だからこそ僕はこのラストシーン、つまりマクマーフィでなくチーフが去っていく、絶望の中の小さな希望を描いたラストには、何度噛んでも味が消えないほどの深みを感じるのです。

もしこの映画の主人公が全く非のない人物で、精神病棟が完全悪で、最後に見事に脱出して終了だったら、「ショーシャンクの空に」のような爽快感のある物語になっていたのに、見る人によって様々捉えられるキャラクター設定・構図、そしてこのラストは、はじめに「嫌いな人は嫌い」といったように好きと嫌いの分かれる内容にも思えました。しかしその両面性・完全に感情移入できるタイプの主人公ではないからこそ、ラストシーンに色んな感情が複雑に入り混じる深みがあるのだと思います。

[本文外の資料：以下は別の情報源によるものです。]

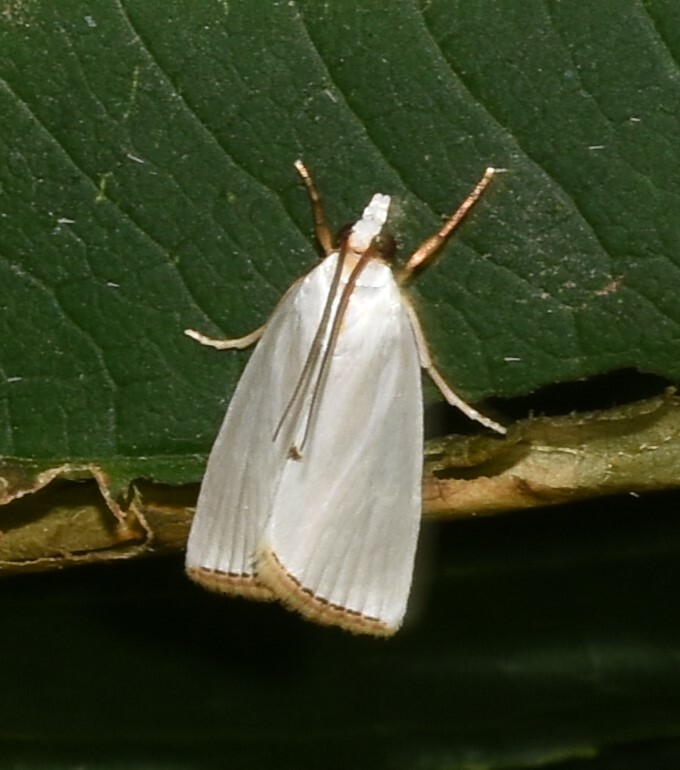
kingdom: Animalia
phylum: Arthropoda
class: Insecta
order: Lepidoptera
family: Crambidae
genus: Argyria
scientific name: Argyria nivalis
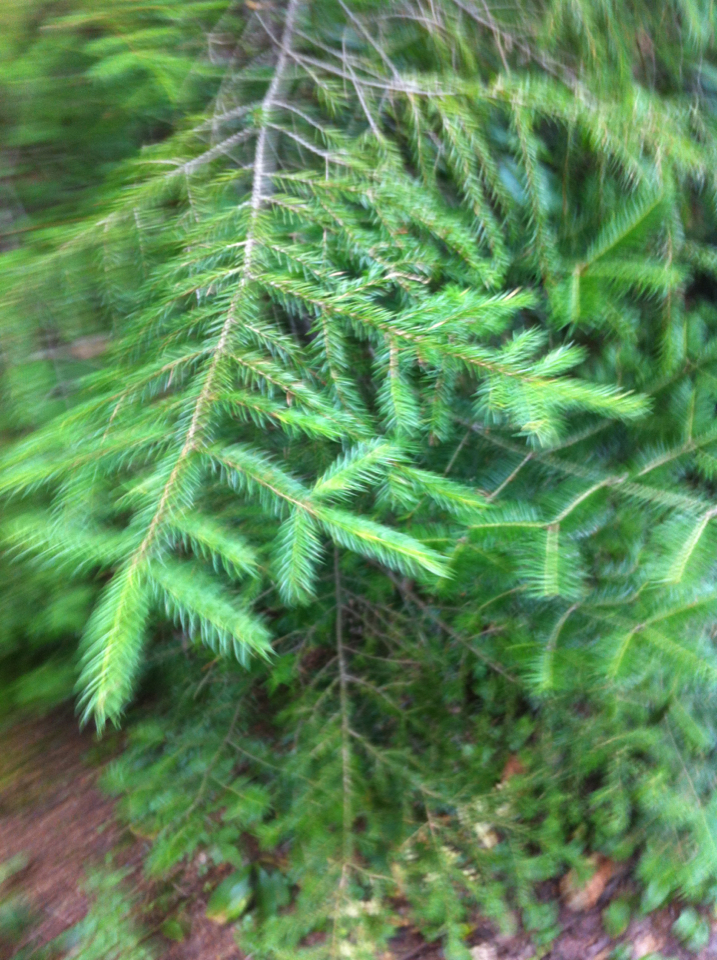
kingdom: Plantae
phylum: Tracheophyta
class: Pinopsida
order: Pinales
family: Pinaceae
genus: Picea
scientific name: Picea rubens
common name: Red spruce
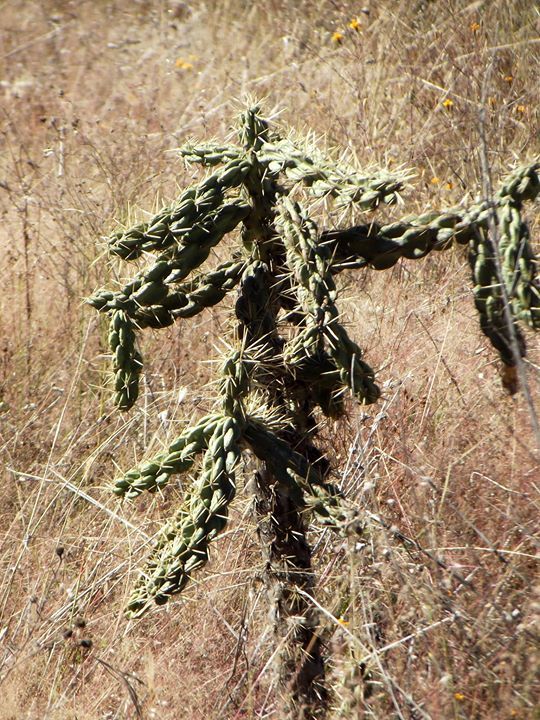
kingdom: Plantae
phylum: Tracheophyta
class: Magnoliopsida
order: Caryophyllales
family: Cactaceae
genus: Cylindropuntia
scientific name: Cylindropuntia imbricata
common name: Candelabrum cactus
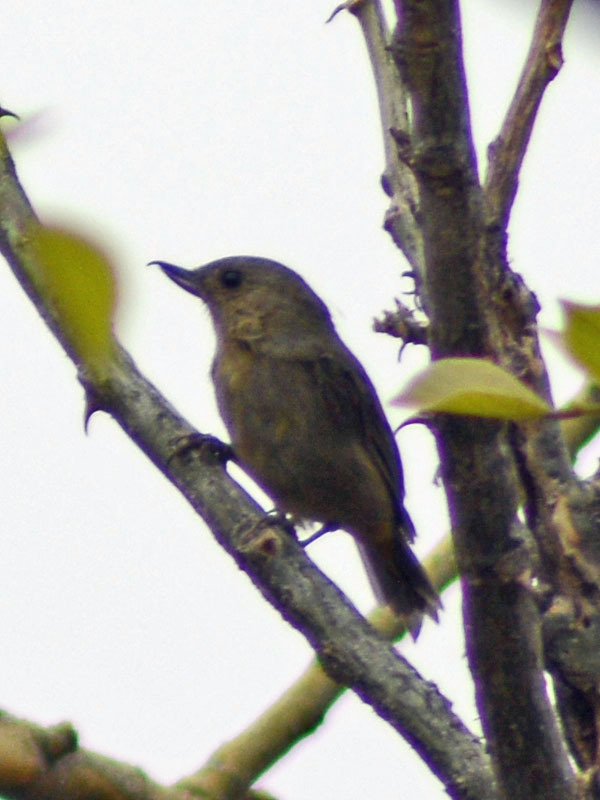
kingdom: Animalia
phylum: Chordata
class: Aves
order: Passeriformes
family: Thraupidae
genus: Diglossa
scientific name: Diglossa baritula
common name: Cinnamon-bellied flowerpiercer
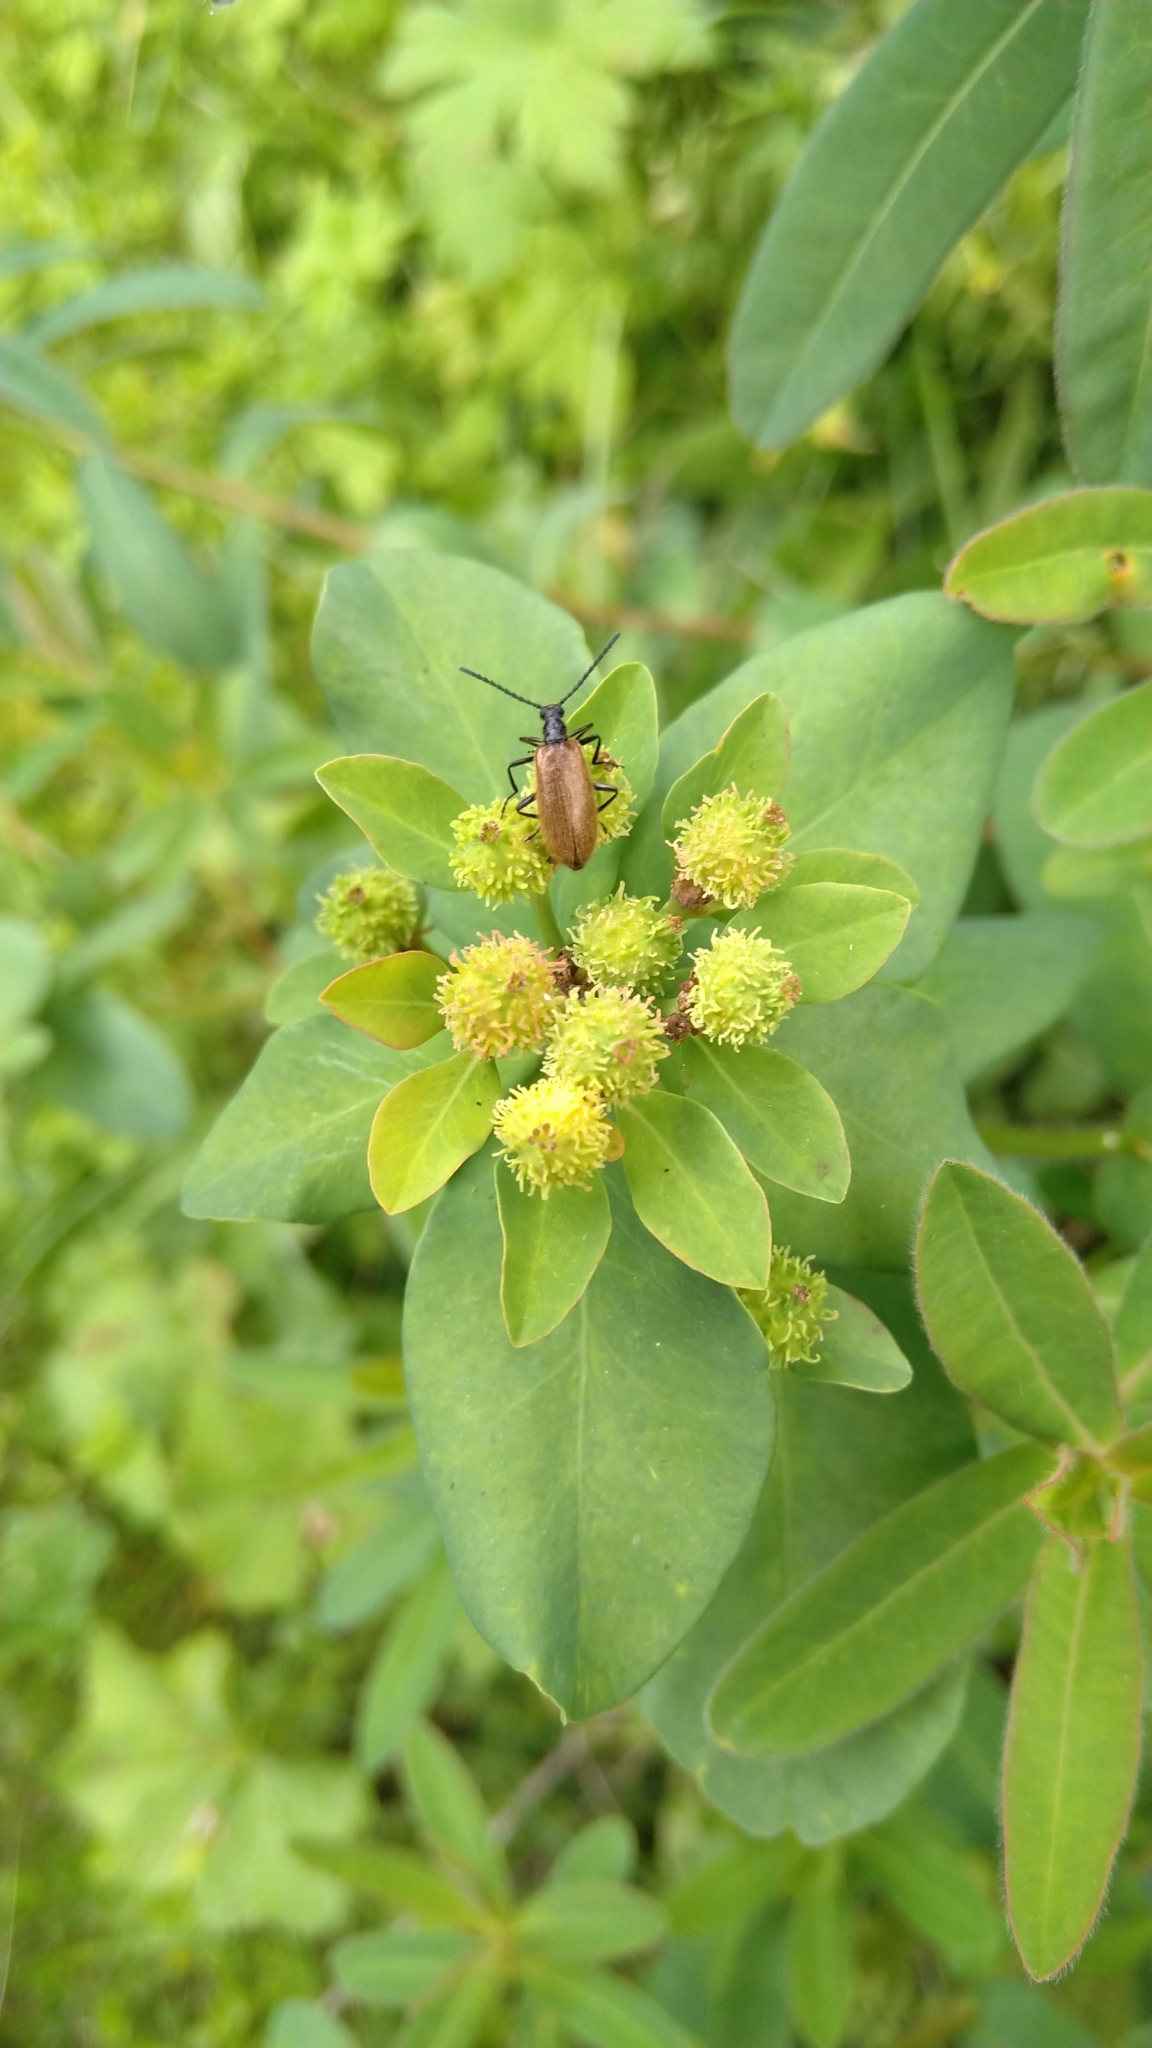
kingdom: Animalia
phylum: Arthropoda
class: Insecta
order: Coleoptera
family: Tenebrionidae
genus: Lagria
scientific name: Lagria hirta
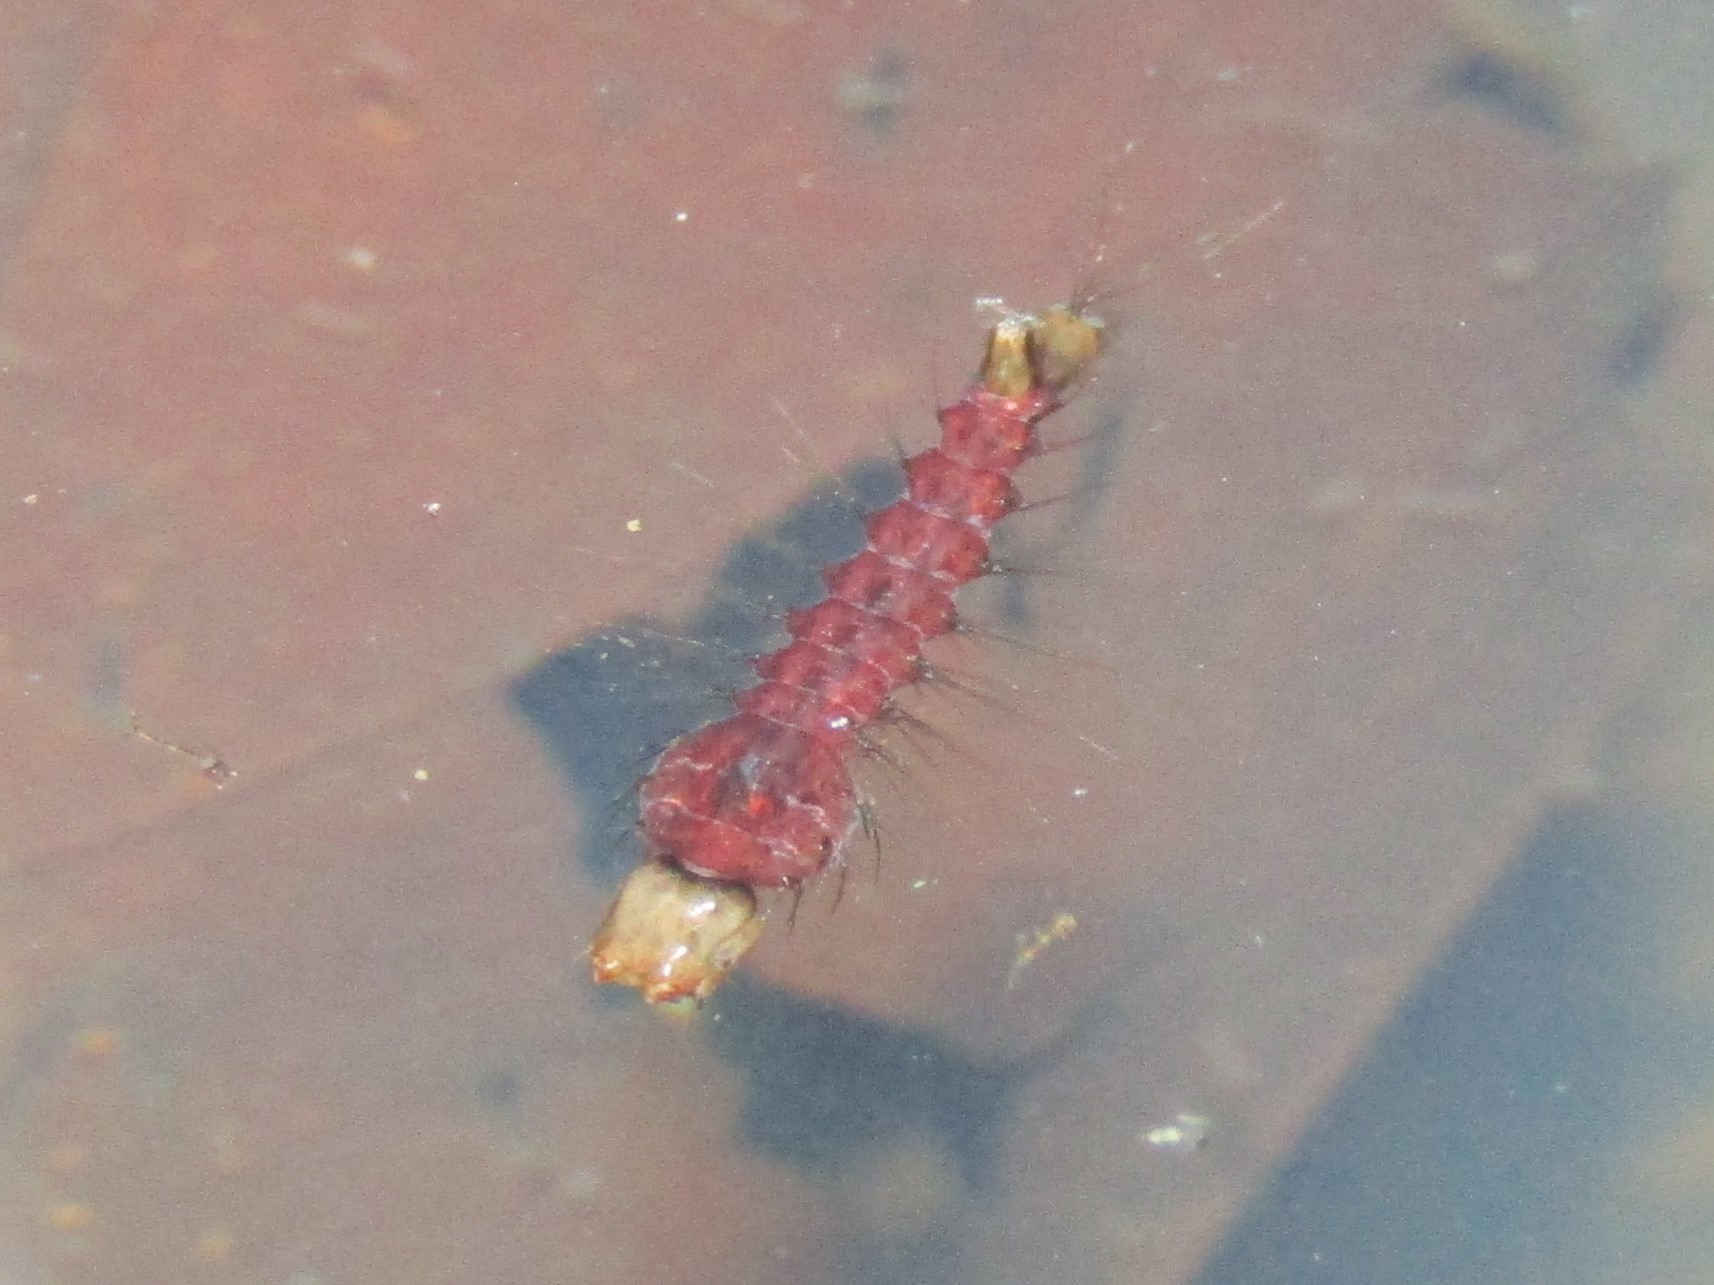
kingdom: Animalia
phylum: Arthropoda
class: Insecta
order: Diptera
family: Culicidae
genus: Toxorhynchites
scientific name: Toxorhynchites rutilus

と、いろいろ書きましたがなんだかんだで僕はマクマーフィにはかなり肩入れしていたし愛せるキャラクターでした。だからこそラストシーンは「ええええこれで終わりなの」と動揺しました。冷静になって良さを痛感できましたが、「えええええ」と思ったからこそ嫌いという意見も理解できます。

また、単純に良いシーンが多いです。バスケットに魚釣り、脱走前夜のパーティ。家でダラっと垂れ流すのにも向いてそうな作品だと思いました。

そしてこの映画のジャック・ニコルソンの演技は英『Total Film』誌「映画史に残る演技ベスト200」のなんと第一位に選ばれてるそうです、1位はすごい!確かに演技は映画をあまりみない僕からしても凄いと思えるもので、特に脱走当日のパーティで主人公マックが眠りに落ちるまでの表情を長い尺でとらえたシーンは、その表情の絶妙な変化で本当に様々な感情が見えてくる素晴らしい演技だったと思います。この映画で特に印象的なシーンでした。

お気に入りの映画がまた一つ増えた、と胸を張って言える最高の映画でした。